О новом годе, конечно, лучше было молчать. Потому что, как только Тима узнал, что пропустит новый год, перестал сдерживаться и заплакал в полный голос.
Георгин Валентинович подлетел к Тиме:
– Ты что? Ну-ка перестань! А вдруг кто-нибудь увидит. – И оглянулся по сторонам. – Немедленно прекрати плакать. Мы диспетчера, мы белая кость, мы выше всех этих водителей-электриков.
Шнобелевский схватил Тиму Крошеля за шкирку и хорошенько встряхнул. Тима заревел сильнее и стал размазывать слёзы варежкой по лицу.
– Тише. В соседнем доме Гоша Плотников живёт. Вдруг увидит нас через окно на лестничной площадке. Или в гости к Жадину припрётся. Они же друзья закадычные.
Георгин Валентинович сильнее встряхнул Тиму и приподнял его немного от пола. Тима повис на руках папы, продолжая плакать.
– Да уймись же ты, – Георгин Валентинович потряс Тиму в воздухе, бросил на пол и в сердцах влепил ему пощёчину.
И тогда Тима так завыл, что на девятом этаже огромный кот породы мейн-кун, который с удовольствием всё это время, прислонив ухо к двери, слушал, как Лена ругает плохих мужчин, отпрыгнул в сторону, снёс вазу с цветами на тумбочке, шмыгнул в комнату и затаился под кроватью.
Георгин Валентинович схватился за голову и в ужасе стал мять шапку на голове. Сначала он, конечно, хотел выдирать из неё волосы, но вовремя вспомнил, сколько она стоит.
– Тимочка, пожалуйста, Тимоша. Заткнись, пожалуйста. Я тебя с собой на охоту возьму. И ружьё новое дам пострелять по голубям и пчёлам. Помнишь, на «Весёленькой» пчёлы у Жирняева?
Тима ревел в голос.
– Я тебя очень прошу, Тимочка, дорогой ты мой друг закадычный, плачь потише хотя бы.

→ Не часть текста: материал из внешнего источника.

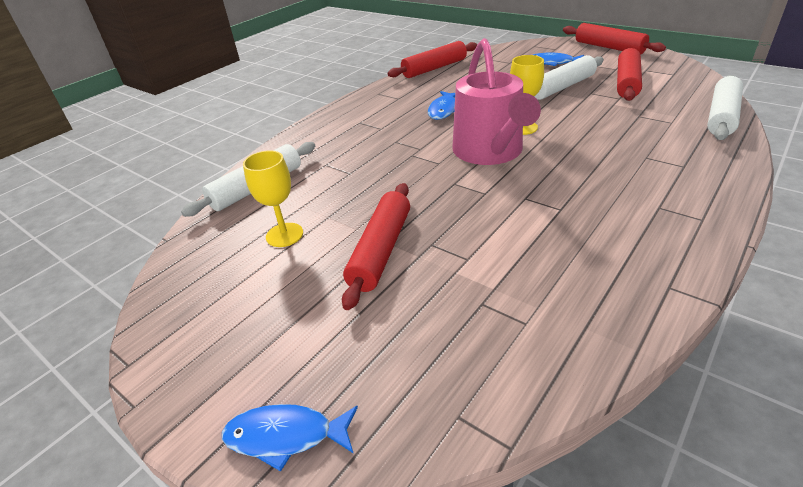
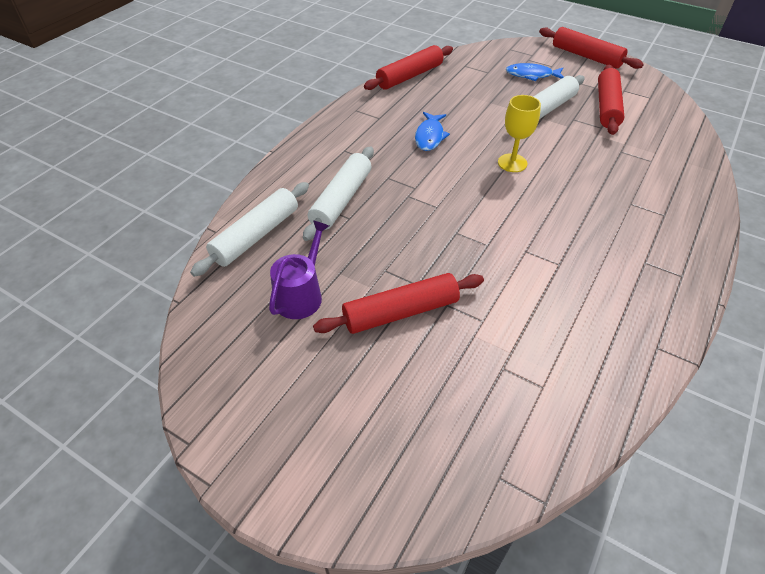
camera: 10 degrees left, 10 degrees up
(284, 235) = (301, 295): yellow goblet -> purple watering can
(285, 436) = (358, 505): blue fish -> none
(381, 250) = (401, 312): red rolling pin -> red rolling pin turned 60 degrees clockwise
(490, 152) = (485, 193): pink watering can -> none
(722, 116) = (696, 155): white rolling pin -> white rolling pin (341, 200)

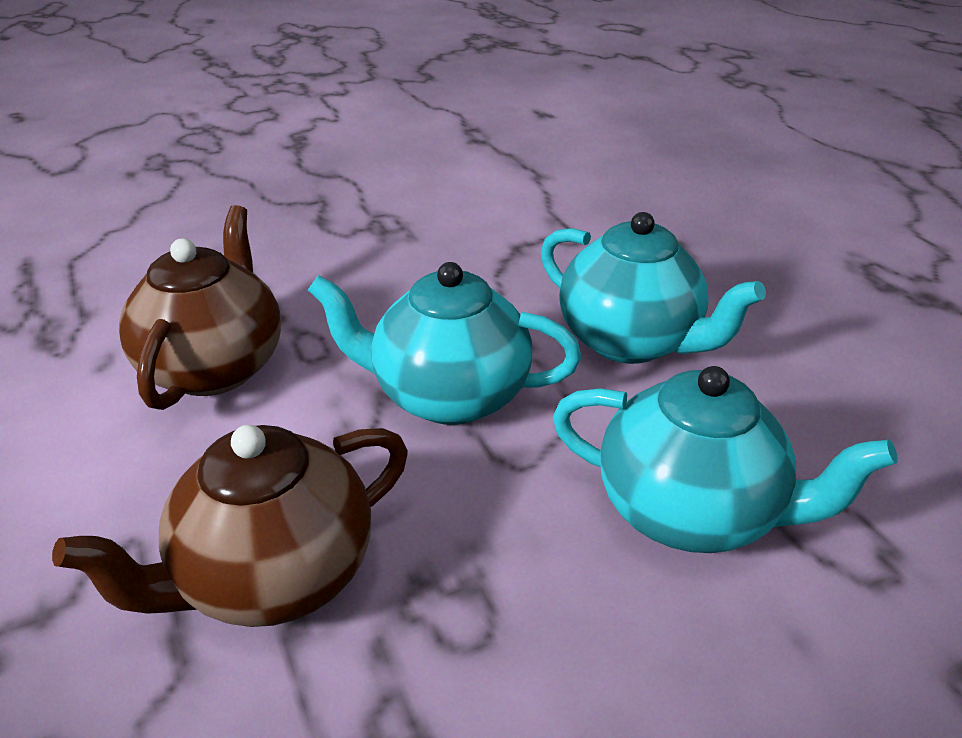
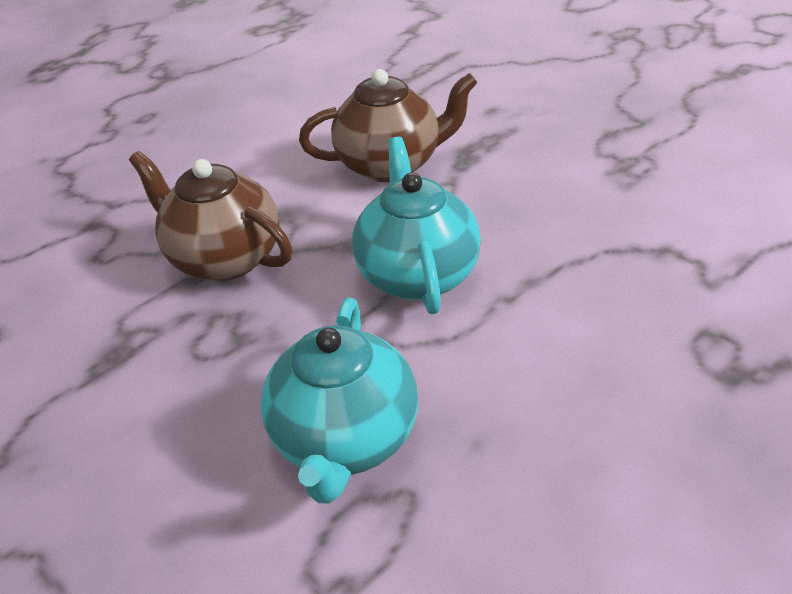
camera: 75 degrees right, 5 degrees up
(631, 342) = (557, 360): turquoise teapot -> none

Шнобелеский наклонился к Тиме и слегка приобнял его. Тима опутил голову на плечо папы, зарылся лицом в медвежью шубу, вдохнул запах тайги и брусники, вздохнул, шмыгнув носом, успокоился и заплакал тихо-тихо.

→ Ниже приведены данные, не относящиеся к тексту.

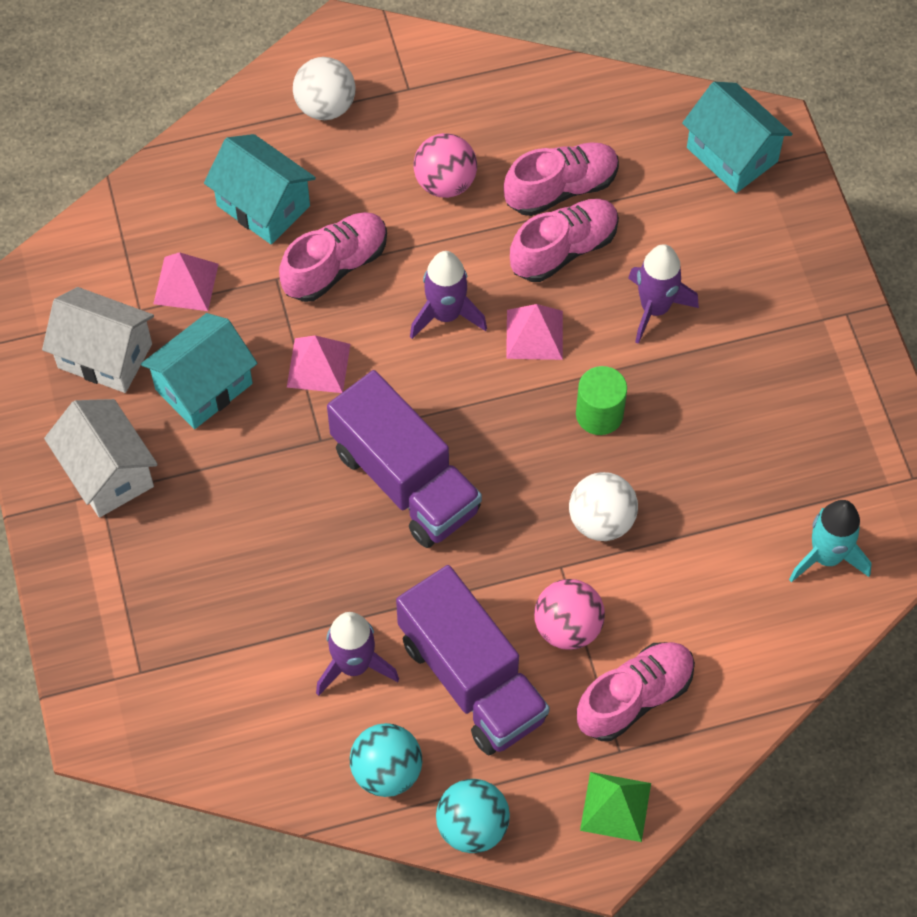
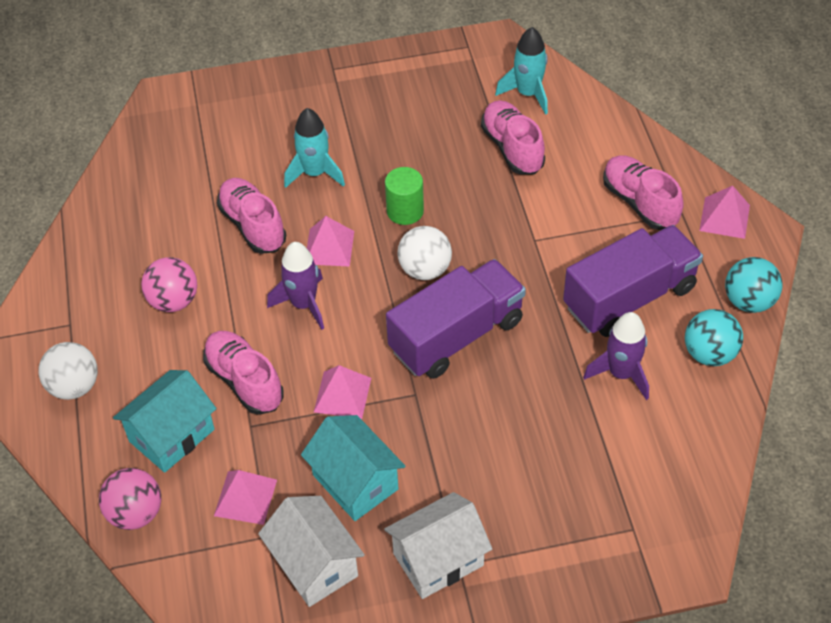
camera: 85 degrees left, 10 degrees down
(105, 356) = (315, 564): white house -> white house turned 60 degrees counterclockwise
(561, 189) = (194, 224): pink shoe -> pink shoe (512, 148)
(567, 627) = (585, 238): pink ball -> pink ball (135, 513)
(601, 521) = (496, 214): white ball -> white ball (425, 269)
(615, 806) = (724, 218): green pyramid -> pink pyramid
(654, 308) = (315, 173): purple rocket -> turquoise rocket
(732, 154) = (183, 120): turquoise house -> none

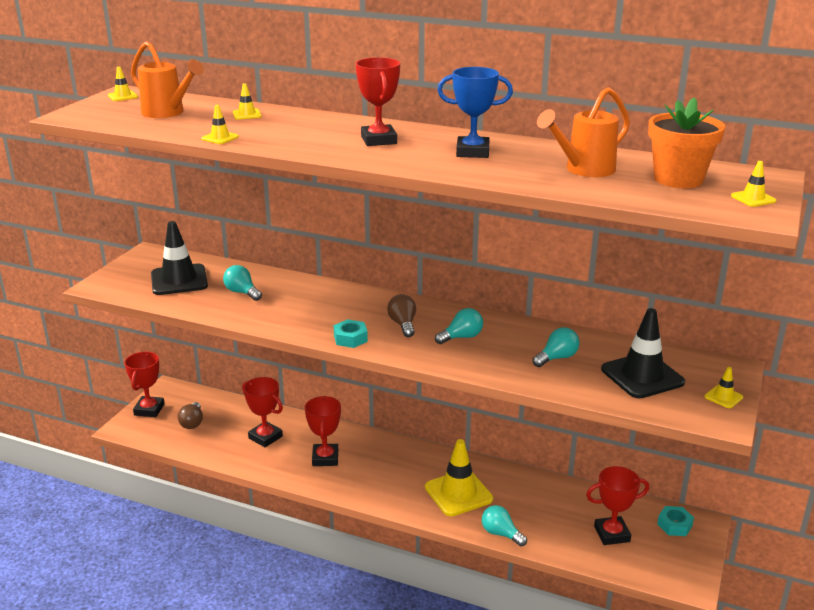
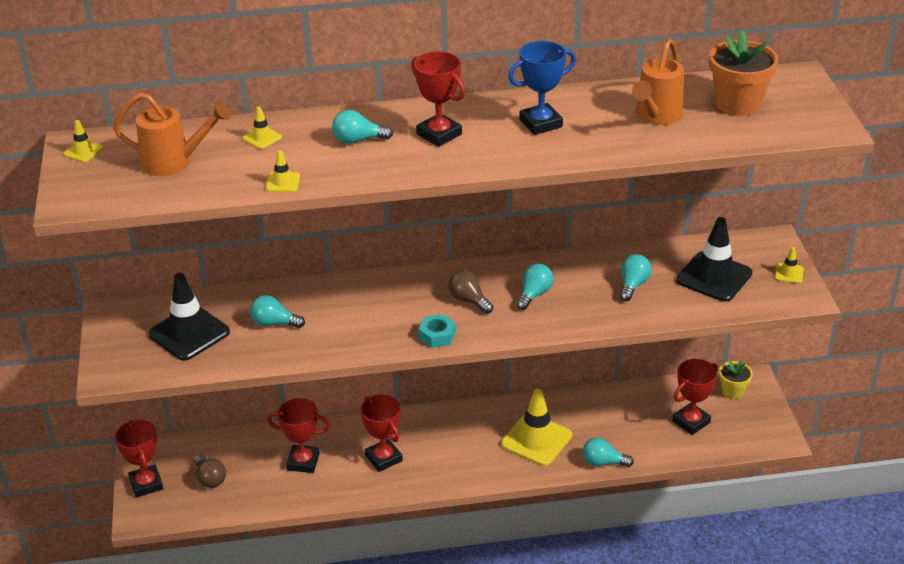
camera: 30 degrees left, 10 degrees up
(312, 130) = (358, 140): none -> turquoise light bulb
(674, 525) = (733, 391): turquoise nut -> yellow flower pot
(753, 198) = (811, 109): yellow traffic cone -> none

– Всё хорошо, – сказал Георгин Валентинович, положил руку на голову сына и погладил её. – Проживём как-нибудь без электричества. Восемнадцать веков жили, и теперь проживём. В темноте, разумеется, и без сериалов про любовь, но мы диспетчера, белая кость, мы сможем.
Полумрак подъезда едва освещала одинокая лампа, на улице утро боролось с ночью, а Тима плакал у папы на плече, а Шнобелевский вспоминал как давным-давно таким же юным и скромным парнем, приехал в город на стройку, как работал грузчиком в магазине, как торговал фруктами в киоске на морозе, пока случайно по блату не устроился в энергоснабжающую организацию. И сразу диспетчером. Потому что время было такое. Каждый выживал, как мог.
За дверью Жадиных послышались звуки, загремел замок, дверь открылась и весь дверной проём затмила Лена. Она возвышалась над идиллией папы и сына. Шнобелевский посмотрел на неё снизу вверх, продолжая гладить голову сына, Лена покачала головой и сказала:
– Ладно. Позову вашего Артёма. Только на горке не катайтесь.
Развернулась и пошла в квартиру.
Шнобелевский сразу выпрямил спину, отодрал от себя Тиму, поднялся, погрозил Тиме пальцем и поправил шапку на голове. Тима поднялся вслед за папой, утёр варежкой щёки и, шмыгая носом, встал рядом с ним.
Так они и стояли, два одиноких диспетчера, которые хотели сохранить премии. И они бы их обязательно сохранили, если бы Жадин способен был говорить, или хотя бы идти.
Лена с трудом приволокла мужа из кухни.
– Я передумала: катайтесь с горки. Его первого спустите, – Лена ткнула в Артёма пальцем.
Когда диспетчера ехали в лифте, они молчали. Георгин Валентинович думал о чём-то своём, а Тима вообще ни о чём не думал. Только глупо улыбался.
На третьем этаже Шнобелевский нарушил тишину:
– Сколько раз уже? Ничего не помогает, а это проходит. Женщины – такие женщины.
Тима продолжал глупо улыбаться, а Георгин Валентинович вдруг хохотнул и сразу замолчал. А потом двери лифта открылись и с улицы повеяло морозом и ожиданием чего-то нехорошего.